### Task goal
Some lines below hold "Zenda". Pick them out and copy them.

- - - - -

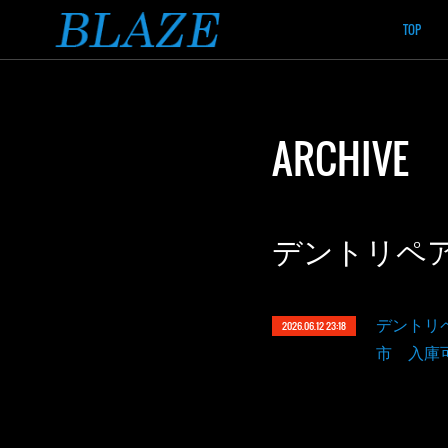
TOP
ARCHIVE
デントリペ
デントリ
2026.06.12 23:18
市 入庫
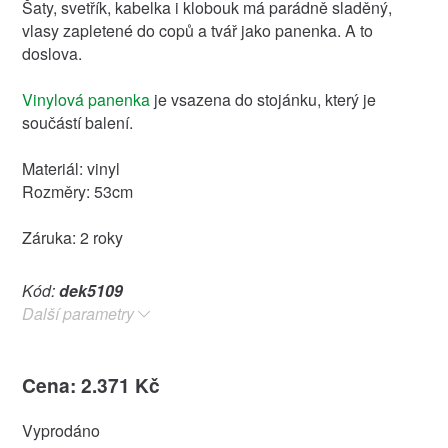
Šaty, svetřík, kabelka i klobouk má parádně sladěný,
vlasy zapletené do copů a tvář jako panenka. A to
doslova.
Vinylová panenka
je vsazena do stojánku, který je
součástí balení.
Materiál: vinyl
Rozměry: 53cm
Záruka: 2 roky
Kód:
dek5109
Další parametry
Cena: 2.371 Kč
Vyprodáno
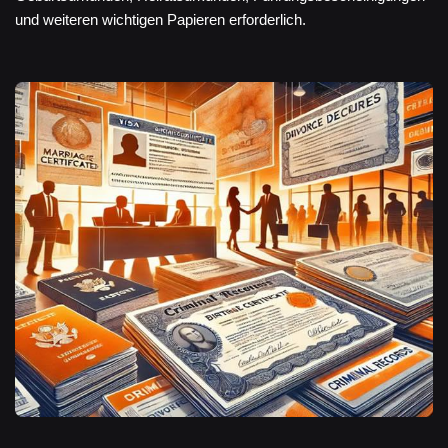
und weiteren wichtigen Papieren erforderlich.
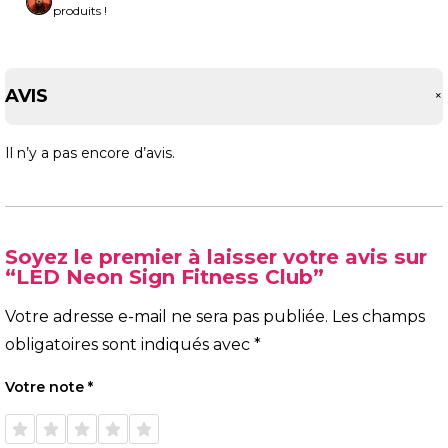
produits !
AVIS
Il n’y a pas encore d’avis.
Soyez le premier à laisser votre avis sur
“LED Neon Sign Fitness Club”
Votre adresse e-mail ne sera pas publiée.
Les champs
obligatoires sont indiqués avec
*
Votre note
*
1 étoile
2 étoiles
3 étoiles
4 étoiles
5 étoiles
sur 5
sur 5
sur 5
sur 5
sur 5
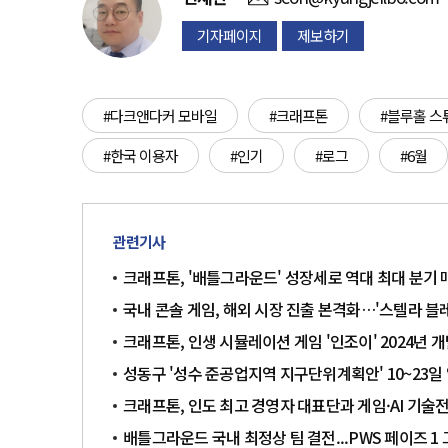
기자페이지
제보하기
#다크앤다커 모바일
#크래프톤
#블루홀 스
#한국 이용자
#인기
#로그
#6월
관련기사
크래프톤, '배틀그라운드' 성장세로 역대 최대 분기 매
국내 콘솔 게임, 해외 시장 진출 본격화…'스텔라 블
크래프톤, 인생 시뮬레이션 게임 '인조이' 2024년 
성동구 '성수 준공업지역 지구단위계획안' 10~23일
크래프톤, 인도 최고 경영자 대표단과 게임·AI 기술
배틀그라운드 국내 최정상 팀 결전...PWS 페이즈 1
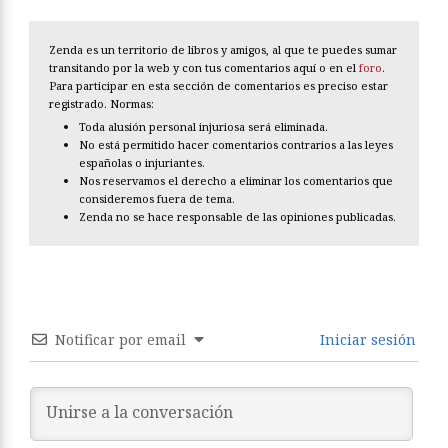
Zenda es un territorio de libros y amigos, al que te puedes sumar
transitando por la web y con tus comentarios aquí o en el
foro
.
Para participar en esta sección de comentarios es preciso estar
registrado. Normas:
Toda alusión personal injuriosa será eliminada.
No está permitido hacer comentarios contrarios a las leyes
españolas o injuriantes.
Nos reservamos el derecho a eliminar los comentarios que
consideremos fuera de tema.
Zenda no se hace responsable de las opiniones publicadas.
Notificar por email
Iniciar sesión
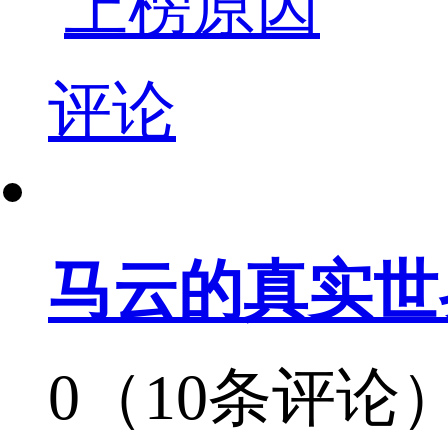
上榜原因
评论
马云的真实世
0（10条评论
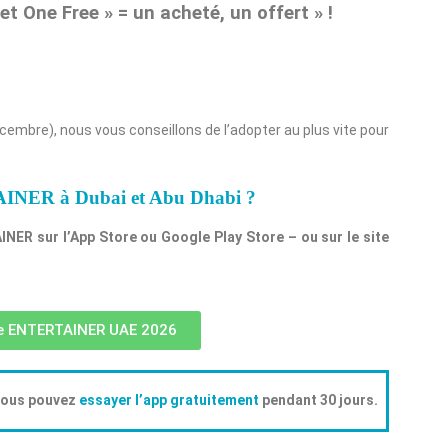
et One Free » = un acheté, un offert » !
écembre), nous vous conseillons de l’adopter au plus vite pour
AINER à Dubai et Abu Dhabi ?
INER sur l’App Store ou Google Play Store
– ou sur
le site
e ENTERTAINER UAE 2026
 Vous pouvez
essayer l’app gratuitement
pendant 30 jours.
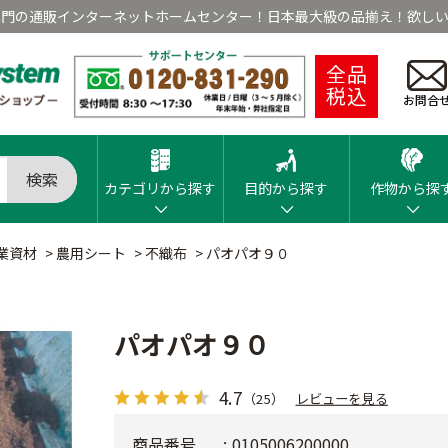
専門の通販インターネットホームセンター！日本最大級の品揃え！欲しい
全品
税込
お問合
検索
カテゴリから探す
目的から探す
作物から探
業資材
>
農用シート
>
不織布
>
パオパオ９０
パオパオ９０
4.7
（25）
レビューを見る
商品番号
0105006200000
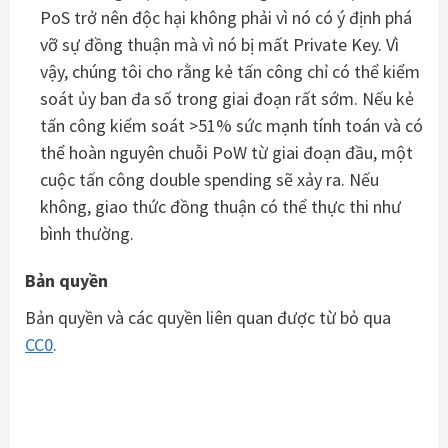
PoS trở nên độc hại không phải vì nó có ý định phá
vỡ sự đồng thuận mà vì nó bị mất Private Key. Vì
vậy, chúng tôi cho rằng kẻ tấn công chỉ có thể kiểm
soát ủy ban đa số trong giai đoạn rất sớm. Nếu kẻ
tấn công kiểm soát >51% sức mạnh tính toán và có
thể hoàn nguyên chuỗi PoW từ giai đoạn đầu, một
cuộc tấn công double spending sẽ xảy ra. Nếu
không, giao thức đồng thuận có thể thực thi như
bình thường.
Bản quyền
Bản quyền và các quyền liên quan được từ bỏ qua
CC0
.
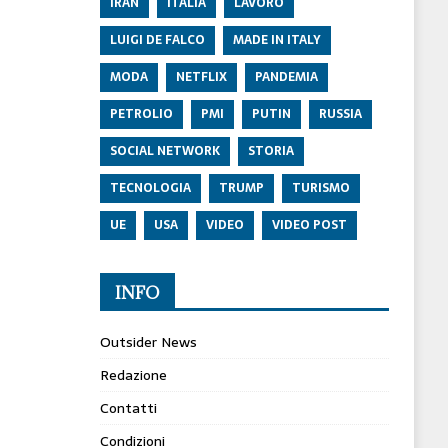
IRAN
ITALIA
LAVORO
LUIGI DE FALCO
MADE IN ITALY
MODA
NETFLIX
PANDEMIA
PETROLIO
PMI
PUTIN
RUSSIA
SOCIAL NETWORK
STORIA
TECNOLOGIA
TRUMP
TURISMO
UE
USA
VIDEO
VIDEO POST
INFO
Outsider News
Redazione
Contatti
Condizioni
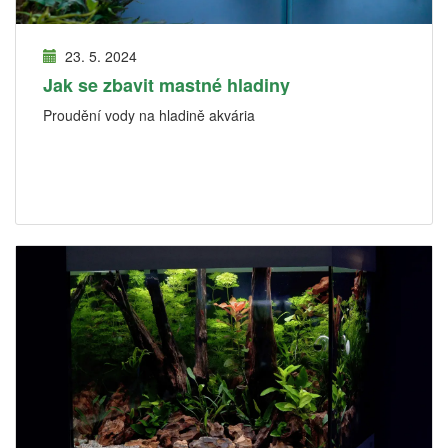
23. 5. 2024
Jak se zbavit mastné hladiny
Proudění vody na hladině akvária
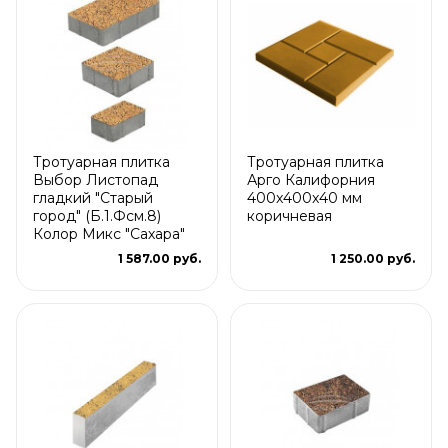
Тротуарная плитка
Тротуарная плитка
Выбор Листопад
Арго Калифорния
гладкий "Старый
400x400x40 мм
город" (Б.1.Фсм.8)
коричневая
Колор Микс "Сахара"
1 587.00 руб.
1 250.00 руб.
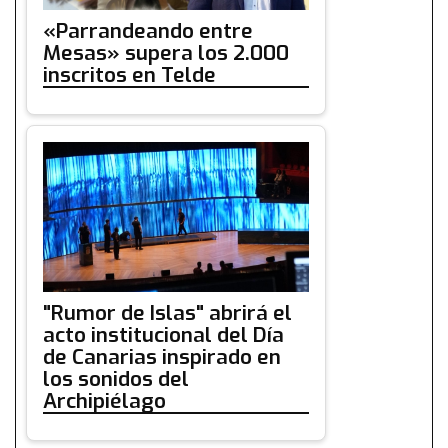
«Parrandeando entre
Mesas» supera los 2.000
inscritos en Telde
"Rumor de Islas" abrirá el
acto institucional del Día
de Canarias inspirado en
los sonidos del
Archipiélago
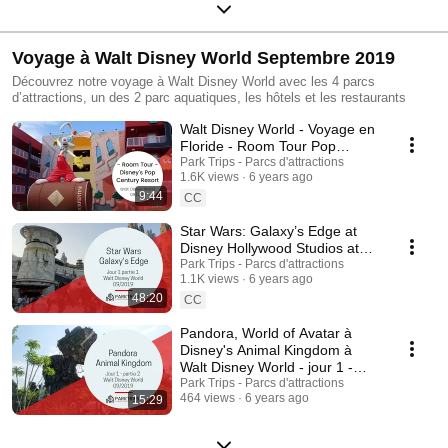
Voyage à Walt Disney World Septembre 2019
Découvrez notre voyage à Walt Disney World avec les 4 parcs
d’attractions, un des 2 parc aquatiques, les hôtels et les restaurants
Walt Disney World - Voyage en
Floride - Room Tour Pop
Century Resort
Park Trips - Parcs d'attractions
1.6K views
6 years ago
9:44
CC
Star Wars: Galaxy’s Edge at
Disney Hollywood Studios at
Walt Disney World - Day 1 -
Park Trips - Parcs d'attractions
1.1K views
6 years ago
Part 1
48:20
CC
Pandora, World of Avatar à
Disney's Animal Kingdom à
Walt Disney World - jour 1 -
partie 2
Park Trips - Parcs d'attractions
464 views
6 years ago
15:29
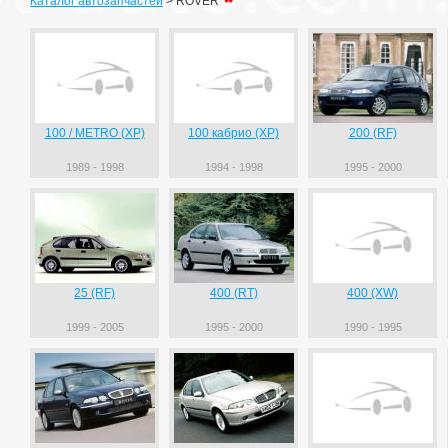
Каталог автозапчастей
>
ROVER
100 / METRO (XP)
100 кабрио (XP)
200 (RF)
1989 - 1998
1994 - 1998
1995 - 2000
25 (RF)
400 (RT)
400 (XW)
1999 - 2005
1995 - 2000
1990 - 1995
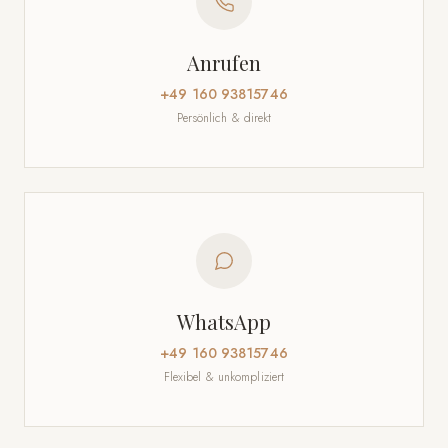
Anrufen
+49 160 93815746
Persönlich & direkt
WhatsApp
+49 160 93815746
Flexibel & unkompliziert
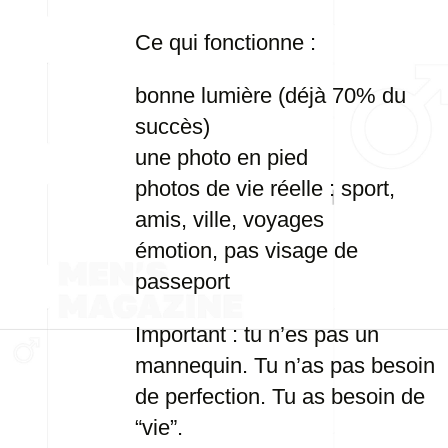
Ce qui fonctionne :
bonne lumière (déjà 70% du
succès)
une photo en pied
photos de vie réelle : sport,
amis, ville, voyages
émotion, pas visage de
passeport
Important : tu n’es pas un
mannequin. Tu n’as pas besoin
de perfection. Tu as besoin de
“vie”.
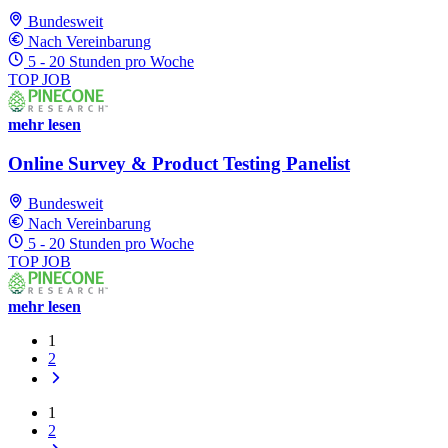
Bundesweit
Nach Vereinbarung
5 - 20 Stunden pro Woche
TOP JOB
mehr lesen
Online Survey & Product Testing Panelist
Bundesweit
Nach Vereinbarung
5 - 20 Stunden pro Woche
TOP JOB
mehr lesen
1
2
1
2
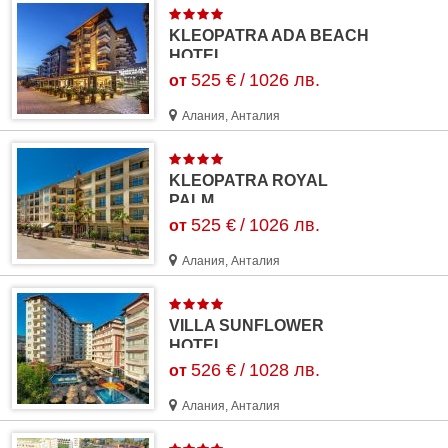
KLEOPATRA ADA BEACH
HOTEL
525 €
/
1026 лв.
от
Алания, Анталия
KLEOPATRA ROYAL
PALM
525 €
/
1026 лв.
от
Алания, Анталия
VILLA SUNFLOWER
HOTEL
526 €
/
1028 лв.
от
Алания, Анталия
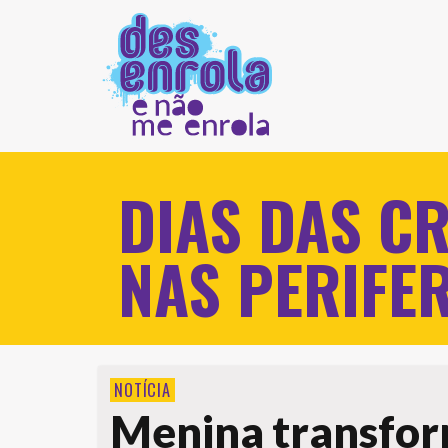
DIAS DAS C
NAS PERIFE
NOTÍCIA
Menina transfo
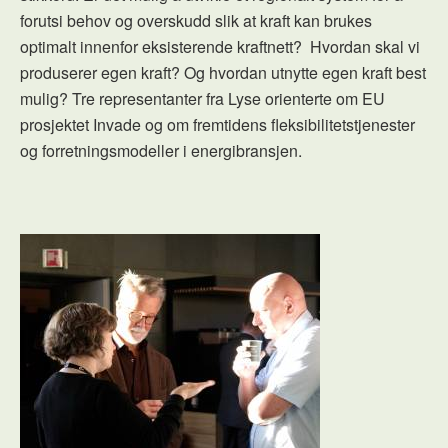
forutsi behov og overskudd slik at kraft kan brukes
optimalt innenfor eksisterende kraftnett? Hvordan skal vi
produserer egen kraft? Og hvordan utnytte egen kraft best
mulig? Tre representanter fra Lyse orienterte om EU
prosjektet Invade og om fremtidens fleksibilitetstjenester
og forretningsmodeller i energibransjen.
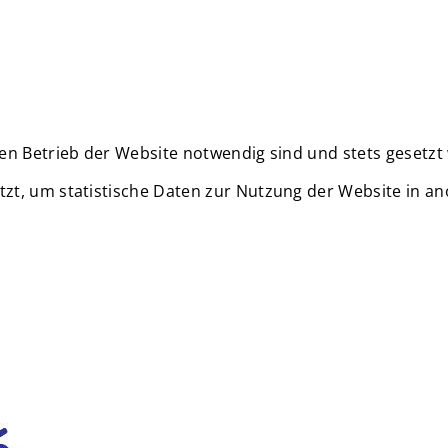
en Betrieb der Website notwendig sind und stets gesetzt
zt, um statistische Daten zur Nutzung der Website in a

- - - - -

### Answer to this task
Zenda es un territorio de libros y amigos, al que te puedes sumar
Zenda no se hace responsable de las opiniones publicadas.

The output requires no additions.